Work instructions
Every line from the one with "January 2022" to the one with "Ostrems Way)", including those two, is to be copied exactly; all other lines of the entries below are left out.

=== Available data ===

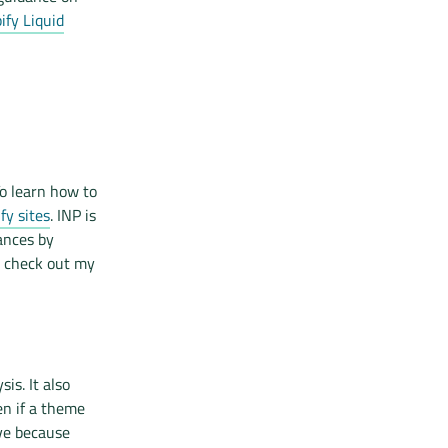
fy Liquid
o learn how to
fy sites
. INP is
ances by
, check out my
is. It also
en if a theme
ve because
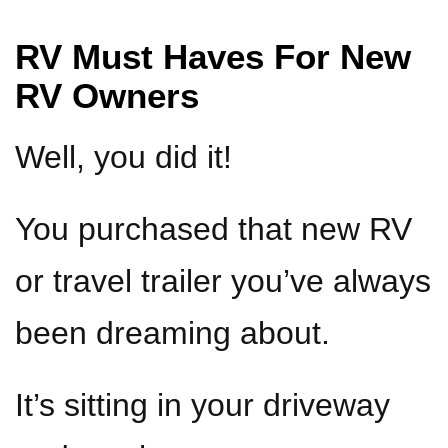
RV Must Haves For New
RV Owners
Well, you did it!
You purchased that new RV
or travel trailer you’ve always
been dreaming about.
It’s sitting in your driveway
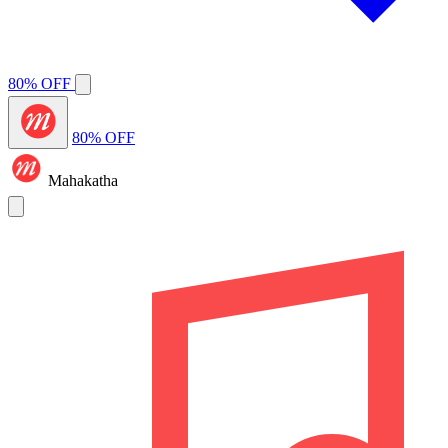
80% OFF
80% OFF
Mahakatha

===
=== Available data ===

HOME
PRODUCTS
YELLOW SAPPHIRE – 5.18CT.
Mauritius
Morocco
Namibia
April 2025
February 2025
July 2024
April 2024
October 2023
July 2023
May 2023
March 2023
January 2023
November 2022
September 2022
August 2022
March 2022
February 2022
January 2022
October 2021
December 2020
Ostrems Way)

===

Completed exercise
January 2022
October 2021
December 2020
Ostrems Way)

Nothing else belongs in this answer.